- [Short problem 1]
Answer these about the mailing-list post on the condition variable live lock:
(a) What does the attached patch use as a sentinel?
(b) Which coding rule is the idea of collecting procnos while holding the spinlock said to violate?
(c) Which test does the patch survive?

- [Passage given]
★ ★ ★
Re: Condition variable live lock

Поиск
Список
Период
Сортировка
От Tom Lane
Тема Re: Condition variable live lock
Дата
Msg-id 17054.1515126429@sss.pgh.pa.us
обсуждение исходный текст
Ответ на Re: Condition variable live lock  (Andres Freund <andres@anarazel.de>)
Ответы Re: Condition variable live lock  (Thomas Munro <thomas.munro@enterprisedb.com>)
Список pgsql-hackers
Andres Freund <andres@anarazel.de> writes:
> On 2018-01-04 12:39:47 -0500, Robert Haas wrote:
>>> Given that the proclist_contains() checks in condition_variable.c are
>>> already racy, I think it might be feasible to collect all procnos to
>>> signal while holding the spinlock, and then signal all of them in one
>>> go.

>> That doesn't seem very nice at all.  Not only does it violate the
>> coding rule against looping while holding a spinlock, but it seems
>> that it would require allocating memory while holding one, which is a
>> non-starter.

> We could just use a sufficiently sized buffer beforehand. There's an
> obvious upper boundary, so that shouldn't be a big issue.

I share Robert's discomfort with that solution, but it seems to me there
might be a better way.  The attached patch uses our own cvWaitLink as a
sentinel to detect when we've woken everybody who was on the wait list
before we arrived.  That gives exactly the desired semantics, not just an
approximation to them.

Now, the limitation with this is that we can't be waiting for any *other*
condition variable, because then we'd be trashing our state about that
variable.  As coded, we can't be waiting for the target CV either, but
that case could actually be handled if we needed to, as per the comment.
I do not know if this is likely to be a problematic limitation
... discuss.  (The patch does survive check-world, FWIW.)

            regards, tom lane

diff --git a/src/backend/storage/lmgr/condition_variable.c b/src/backend/storage/lmgr/condition_variable.c
index 41378d6..0d08eb5 100644
*** a/src/backend/storage/lmgr/condition_variable.c
--- b/src/backend/storage/lmgr/condition_variable.c
*************** int
*** 214,228 ****
  ConditionVariableBroadcast(ConditionVariable *cv)
  {
      int            nwoken = 0;

      /*
!      * Let's just do this the dumbest way possible.  We could try to dequeue
!      * all the sleepers at once to save spinlock cycles, but it's a bit hard
!      * to get that right in the face of possible sleep cancelations, and we
!      * don't want to loop holding the mutex.
       */
!     while (ConditionVariableSignal(cv))
          ++nwoken;

      return nwoken;
  }
--- 214,273 ----
  ConditionVariableBroadcast(ConditionVariable *cv)
★ ★ ★
- [Provided records]
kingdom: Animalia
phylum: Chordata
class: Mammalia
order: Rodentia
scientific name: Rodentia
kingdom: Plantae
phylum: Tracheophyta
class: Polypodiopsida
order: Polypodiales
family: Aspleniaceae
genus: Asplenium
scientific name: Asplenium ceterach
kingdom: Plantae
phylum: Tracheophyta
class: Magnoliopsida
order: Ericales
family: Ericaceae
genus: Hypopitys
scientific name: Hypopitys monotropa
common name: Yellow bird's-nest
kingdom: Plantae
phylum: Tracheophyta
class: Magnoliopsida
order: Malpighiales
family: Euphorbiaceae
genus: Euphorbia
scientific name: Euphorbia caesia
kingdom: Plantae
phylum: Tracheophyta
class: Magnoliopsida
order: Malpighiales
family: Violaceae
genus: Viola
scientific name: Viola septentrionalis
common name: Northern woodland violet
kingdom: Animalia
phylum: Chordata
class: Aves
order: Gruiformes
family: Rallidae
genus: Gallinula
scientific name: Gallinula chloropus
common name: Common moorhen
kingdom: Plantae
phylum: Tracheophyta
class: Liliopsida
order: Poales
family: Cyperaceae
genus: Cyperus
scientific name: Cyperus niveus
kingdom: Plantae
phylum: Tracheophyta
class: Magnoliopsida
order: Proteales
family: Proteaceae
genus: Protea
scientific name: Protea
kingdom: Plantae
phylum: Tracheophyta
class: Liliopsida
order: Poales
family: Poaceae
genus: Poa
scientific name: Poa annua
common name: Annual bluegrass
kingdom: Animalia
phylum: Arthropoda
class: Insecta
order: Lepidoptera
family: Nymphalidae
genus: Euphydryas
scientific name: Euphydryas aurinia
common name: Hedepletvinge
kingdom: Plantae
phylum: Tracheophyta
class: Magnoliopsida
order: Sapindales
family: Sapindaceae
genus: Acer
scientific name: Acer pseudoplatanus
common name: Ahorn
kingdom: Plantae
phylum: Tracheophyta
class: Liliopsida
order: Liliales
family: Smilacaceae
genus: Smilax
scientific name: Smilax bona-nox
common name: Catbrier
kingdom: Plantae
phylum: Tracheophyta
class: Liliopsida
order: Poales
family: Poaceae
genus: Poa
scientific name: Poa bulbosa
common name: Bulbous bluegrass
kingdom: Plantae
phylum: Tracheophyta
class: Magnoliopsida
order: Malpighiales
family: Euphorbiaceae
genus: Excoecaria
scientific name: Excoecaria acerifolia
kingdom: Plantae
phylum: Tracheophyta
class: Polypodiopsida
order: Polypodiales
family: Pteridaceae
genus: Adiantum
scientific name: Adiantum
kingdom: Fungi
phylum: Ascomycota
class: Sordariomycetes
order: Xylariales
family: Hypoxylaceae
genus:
★ ★ ★
- [Short problem 2]
Convert the records, from their first line through the line containing "genus: Cyperus", into a Markdown table with the columns Row and Entry. Put a running number under Row and the line under Entry, and leave out blank lines.

- [Full response 1]
(a) Its own cvWaitLink.
(b) The rule against looping while holding a spinlock.
(c) check-world.

- [Full response 2]
| Row | Entry |
|---|---|
| 1 | kingdom: Animalia |
| 2 | phylum: Chordata |
| 3 | class: Mammalia |
| 4 | order: Rodentia |
| 5 | scientific name: Rodentia |
| 6 | kingdom: Plantae |
| 7 | phylum: Tracheophyta |
| 8 | class: Polypodiopsida |
| 9 | order: Polypodiales |
| 10 | family: Aspleniaceae |
| 11 | genus: Asplenium |
| 12 | scientific name: Asplenium ceterach |
| 13 | kingdom: Plantae |
| 14 | phylum: Tracheophyta |
| 15 | class: Magnoliopsida |
| 16 | order: Ericales |
| 17 | family: Ericaceae |
| 18 | genus: Hypopitys |
| 19 | scientific name: Hypopitys monotropa |
| 20 | common name: Yellow bird's-nest |
| 21 | kingdom: Plantae |
| 22 | phylum: Tracheophyta |
| 23 | class: Magnoliopsida |
| 24 | order: Malpighiales |
| 25 | family: Euphorbiaceae |
| 26 | genus: Euphorbia |
| 27 | scientific name: Euphorbia caesia |
| 28 | kingdom: Plantae |
| 29 | phylum: Tracheophyta |
| 30 | class: Magnoliopsida |
| 31 | order: Malpighiales |
| 32 | family: Violaceae |
| 33 | genus: Viola |
| 34 | scientific name: Viola septentrionalis |
| 35 | common name: Northern woodland violet |
| 36 | kingdom: Animalia |
| 37 | phylum: Chordata |
| 38 | class: Aves |
| 39 | order: Gruiformes |
| 40 | family: Rallidae |
| 41 | genus: Gallinula |
| 42 | scientific name: Gallinula chloropus |
| 43 | common name: Common moorhen |
| 44 | kingdom: Plantae |
| 45 | phylum: Tracheophyta |
| 46 | class: Liliopsida |
| 47 | order: Poales |
| 48 | family: Cyperaceae |
| 49 | genus: Cyperus |